The solar flare did not disrupt airplane travel or satellite communication, but it did create enough gravitational pull to allow our broom to stand up on its own. I missed seeing the real thing, had to content myself with this photo that my family took yesterday mid-afternoon.

It brings to mind the movie “Fantasia,” the dancing broom that Mickey used to help him fill the well. His broom becomes manic, demonic, as it spins and dances to the music of Dukas’ “Sorcerer’s Apprentice.” I can hear the melody in my mind now, its accelerando and crescendo, its sense of abandonment, of spinning out of control.

Our broom didn’t dance. But it did stand. That’s “Fantasia” enough for me.

Leap Day

Leap Day


It comes only once every four years, this bonus day, this leap day, this tag-along. What can I do with its extra minutes and hours?

I don’t need to ask myself this question. I know what I’ll do. The same thing I do with all the others. Work, family, reading through the long commute, a walk if I can work one in.

The key is not to make this day special. It’s to make this day make all the others so.

Second Anniversary

Second Anniversary

As any parent knows, a child’s second birthday is not quite as big a deal as her first. And so we come to February 7, 2012, the second anniversary of A Walker in the Suburbs. It’s a more low-key event than last year’s celebration, but I can’t let it go unsung.

There are 612 posts here — that ‘s about 600 more than I thought I’d write when I began this blog during “Snowmageddon,” the great blizzard of 2010.

As it begins year three, A Walker in the Suburbs continues to ripple ever so slowly into cyberspace. I know I should gussy up the old template, add some bells and whistles to attract more followers to the site. (And speaking of followers, I accidentally erased that feature last year and haven’t found a way to add it again.) But adding followers (though delightful when it happens) is not my only aim.

I started the blog as an exercise in daily writing, a way to look beneath the surface of the suburban world I live in to the channels and eddies and springs underneath. Sometimes I do this by walking and reflecting upon what I see. Sometimes I do it by writing about what I’ve read or noticed in the course of daily living. Sometimes I get to the place I’m seeking; other times, I miss it by a mile.

It still seems an act of extreme hubris to post my thoughts in a forum for everyone to see. That I do so is either proof that I’m learning to embrace technology — or the opposite, that I can’t imagine my words going beyond the screen of my laptop.

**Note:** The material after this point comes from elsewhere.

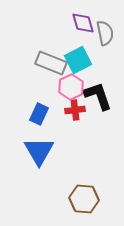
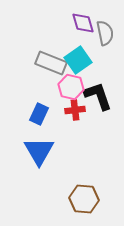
cyan square: rotated 8 degrees counterclockwise
pink hexagon: rotated 20 degrees counterclockwise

Whatever the case, they do, and you’re here. I’m glad we found each other.

Perihelion

Perihelion

The perihelion is the day that earth is closest to the sun. This year it occurred on January 5.

That we are closest to the sun in the winter throws my nonscientific mind into a tailspin. If we are closest to the sun, then why is it cold? Because earth’s distance from the sun is not what causes the seasons. It’s the tilt of the earth on its axis that does that, and in winter the northern hemisphere tilts away from the sun.

Ahh, I get it. Sort of. Anyway, it’s the metaphorical aspect of this that strikes me most. That all through the cold, dark months we’re closest to the star that gives us life — I like to think about this. It gives me comfort.

New Year

New Year


The balmy temperatures of the last few weeks mean that cherry trees are blossoming and daffodils are peaking through the soil. Worries about global warming aside, it’s a nice way to greet the new year — with new growth, new life.

As I write, sun pours through the kitchen window making rainbows through a prism. We still have the holiday place mats, candles and poinsettia on the table and the Christmas tree lights up a normally dark corner of the living room. There is, then, a feeling of fullness.

I just came in from a brisk walk through the neighborhood. Resolutions are wafting through my head. I’m surrounded by people I love. So all is well this first morning of 2012.